Whiplash Enquiry Launched
The Transport Committee has launched an inquiry into whiplash claims, following its recent inquiry into the cost of motor insurance.
Committee chair Louise Ellman MP believes it's vitally important for policymakers to understand the reasons for the very high cost of motor insurance, especially for young drivers, and to take steps to bring that cost down.
She said: “Whiplash claims undoubtedly play a part in driving up the cost of motor insurance, but access to justice for injured people must be preserved.
“We want to hear the arguments on these points and will publish a report in the summer about the best way forward on this difficult issue.”
The announcement of yet another inquiry into the insurance industry comes in the wake of new research commissioned by Gocompare.com, which reveals that over 1.7 million (6%) UK motorists would consider making a claim for a personal injury after a road accident, even if they knew they weren’t badly hurt.
The survey of UK motorists, carried out in March 2013 also revealed that:
• 66% feel that people making claims for minor injuries are pushing up the costs of insurance for everyone
• 66% believe that personal injury lawyers should not be allowed to cold call or text people
• 63% said that people should only claim for an injury if it caused them to miss work or directly affected their life
• 6% of motorists would consider making a personal injury claim even if they knew they weren’t badly hurt
• 4% of motorists said that people should do whatever they can to get money out of insurers
However, despite nearly two thirds of motorists feeling that personal injury claims were pushing up the cost of insurance for everyone, almost the same number (63%) still believe it is fine for people to try to get compensation if they have been seriously injured in a road accident which wasn’t their fault.
Scott Kelly, head of motor services at Gocompare.com, said: “Unfortunately, it’s increasingly inevitable that a road accident will be swiftly followed by a claim for some sort of personal injury. And while genuine claims should be encouraged, inflated or false claims, which result in higher premiums for everyone as insurers pass the bill on to all drivers, must be addressed.
“Part of the blame lies with the claims companies which target people by telling them they can make thousands of pounds by claiming for injuries sustained in an accident on the road.
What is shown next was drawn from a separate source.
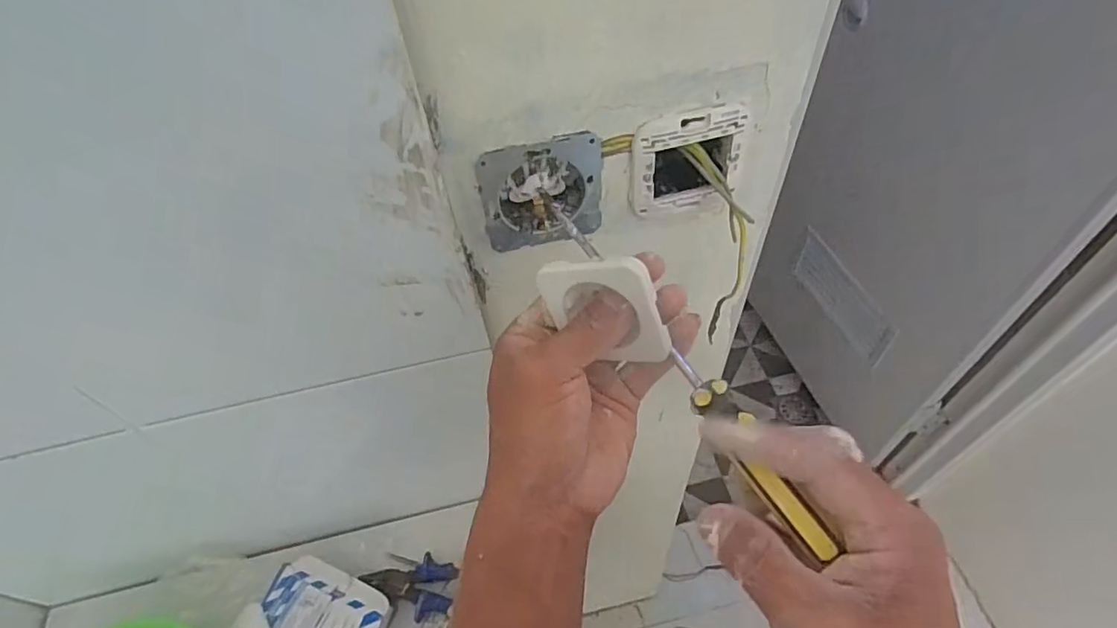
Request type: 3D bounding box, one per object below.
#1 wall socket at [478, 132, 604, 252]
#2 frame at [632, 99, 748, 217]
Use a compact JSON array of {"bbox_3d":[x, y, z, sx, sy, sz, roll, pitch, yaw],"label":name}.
[{"bbox_3d":[-0.010,-0.075,0.339,0.071,0.069,0.024,-11,53,-4],"label":"wall socket"},{"bbox_3d":[0.077,-0.088,0.342,0.068,0.073,0.008,-13,53,-6],"label":"frame"}]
“New laws being introduced this April to ban referral fees and the use of incentives by claims management companies will hopefully go some way towards reducing the number of fake and exaggerated personal injury claims being made.
“We hope that Government and industry-led initiatives will result in a more effective way of distinguishing between genuine claimants and have-a-go compensation chasers.
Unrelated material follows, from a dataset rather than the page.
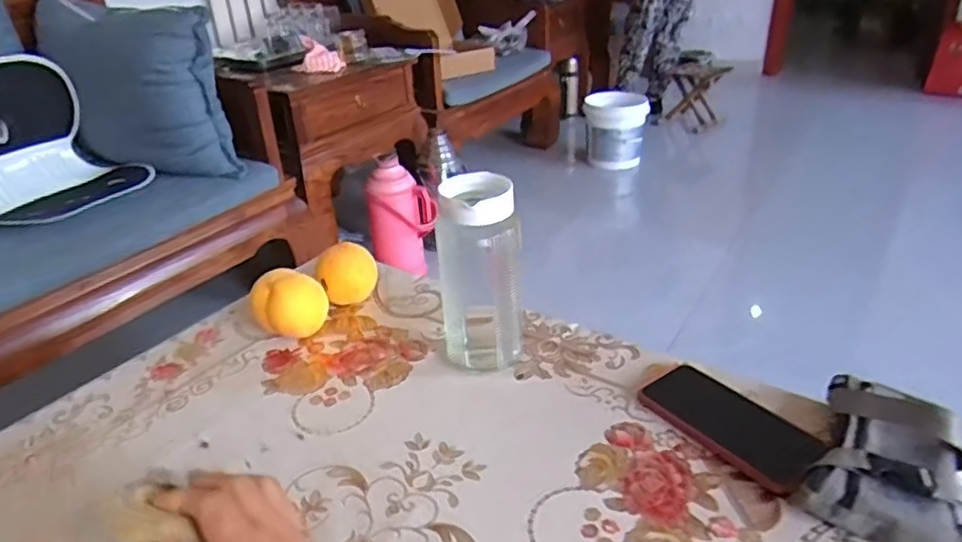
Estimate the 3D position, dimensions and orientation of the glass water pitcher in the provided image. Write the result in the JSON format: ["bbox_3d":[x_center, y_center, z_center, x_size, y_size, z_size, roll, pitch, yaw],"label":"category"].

“If insurers are able to make sure they are only paying out for genuine claims, this will hopefully be reflected in all of our car insurance premiums.”
The Transport Committee inquiry wants to hear evidence on a range of issues relating to whiplash, including whether it is correct to say that the costs of whiplash claims add £90 to the average premium and, if so, what proportion of this additional cost is due to exaggerated, misrepresented or fabricated claims.
In addition, it will examine whether the proposals put forward by the Government, in relation to medical evidence of whiplash and incentives to challenge fraudulent or exaggerated claims, are likely to reduce motor insurance premiums and, if so, to what extent.